** OPIS ZADANIA **
Zwróć bez żadnych zmian fragment rozmowy z Włodzimierzem Cimoszewiczem. Zacznij od słów "Jak Pan odebrał" i zakończ po słowach "rodem z magla.".

Ludzie PiS nie znają współczesnego świata, źle się w nim poruszają [rozmowa]
- Mamy przed sobą kilka złych, przygnębiających lat: coraz głębsze i bardziej emocjonalne podziały w społeczeństwie, ośmieszanie Polski w świecie, odpływ inwestycji igrzyska medialne. Nie wykluczyłbym represji politycznych i inwigilacji - mówi Włodzimierz Cimoszewicz, były premier.
Jak Pan myśli, co teraz zrobi Prawo i Sprawiedliwość w sprawie Trybunału Konstytucyjnego? Będzie dążyło do kompromisu? Gra na czas?
Mają kłopot. Ewidentnie nie docenili reakcji demokratycznych instytucji i sojuszników. Ustępstwa to dla PiS-u podwójna porażka. Prestiżowa byłaby najbardziej widoczna i trudna dla strawienia dla zagorzałych zwolenników. Ale chodzi też o możliwość realizowania rzeczywistego celu PiS-u, jakim jest zagarnięcie i utrwalenie władzy wykraczającej poza ramy obecnej konstytucji. Dlatego gra na czas jest taktyką, która odsuwa decyzje. Ale to nie da rezultatu. PiS musi ustąpić w kwestii wyroków Trybunału Konstytucyjnego i prawdopodobnie także w sprawie zaakceptowania ważnie wybranych sędziów.
Jak Pan odebrał ostatnie sejmowe wystąpienie premier Beaty Szydło? Było dość agresywne, atakujące Unię Europejską?
Było zdumiewające. Histeryczne, obelżywe, antyeuropejskie. Jedyną jego zaletą było to, że ujawniało prawdziwe oblicze pani Szydło i PiS-u. Sfrustrowani ignoranci żyjący w mrocznym świecie własnych fobii i obsesji. W normalnych warunkach byłoby to wystąpienie dyskwalifikujące. Obawiam się jednak, że szybko zapomnimy o nim pod wpływem kolejnych pyskówek rodem z magla.
Po tym wystąpieniu Frans Timmermans przyjechał do Polski. Dlaczego?

** DOSTARCZONE INFORMACJE **
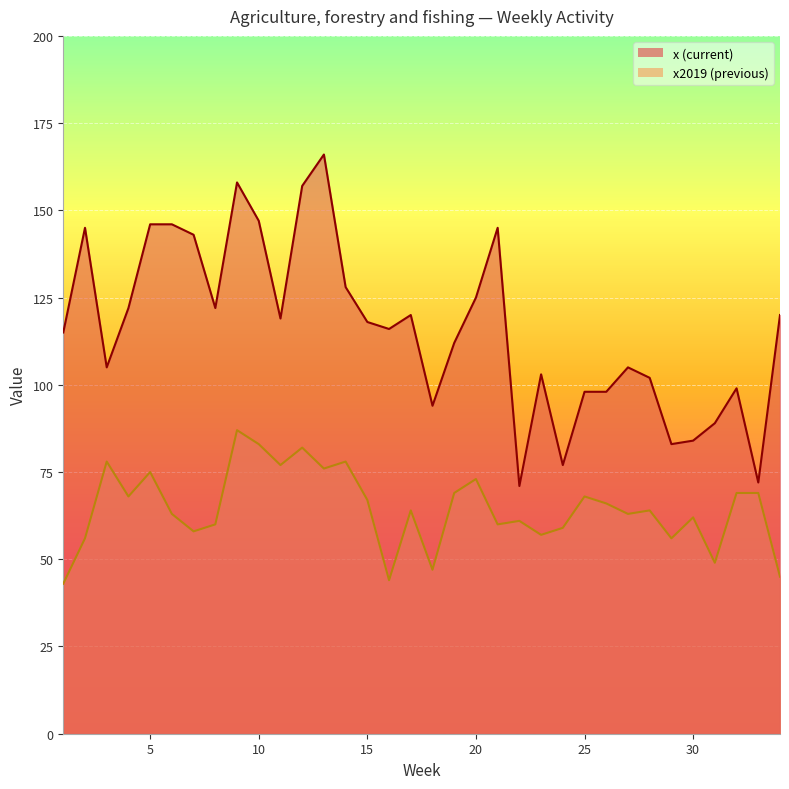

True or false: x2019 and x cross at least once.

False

** ROZWIĄZANE ZADANIE **
Jak Pan odebrał ostatnie sejmowe wystąpienie premier Beaty Szydło? Było dość agresywne, atakujące Unię Europejską?
Było zdumiewające. Histeryczne, obelżywe, antyeuropejskie. Jedyną jego zaletą było to, że ujawniało prawdziwe oblicze pani Szydło i PiS-u. Sfrustrowani ignoranci żyjący w mrocznym świecie własnych fobii i obsesji. W normalnych warunkach byłoby to wystąpienie dyskwalifikujące. Obawiam się jednak, że szybko zapomnimy o nim pod wpływem kolejnych pyskówek rodem z magla.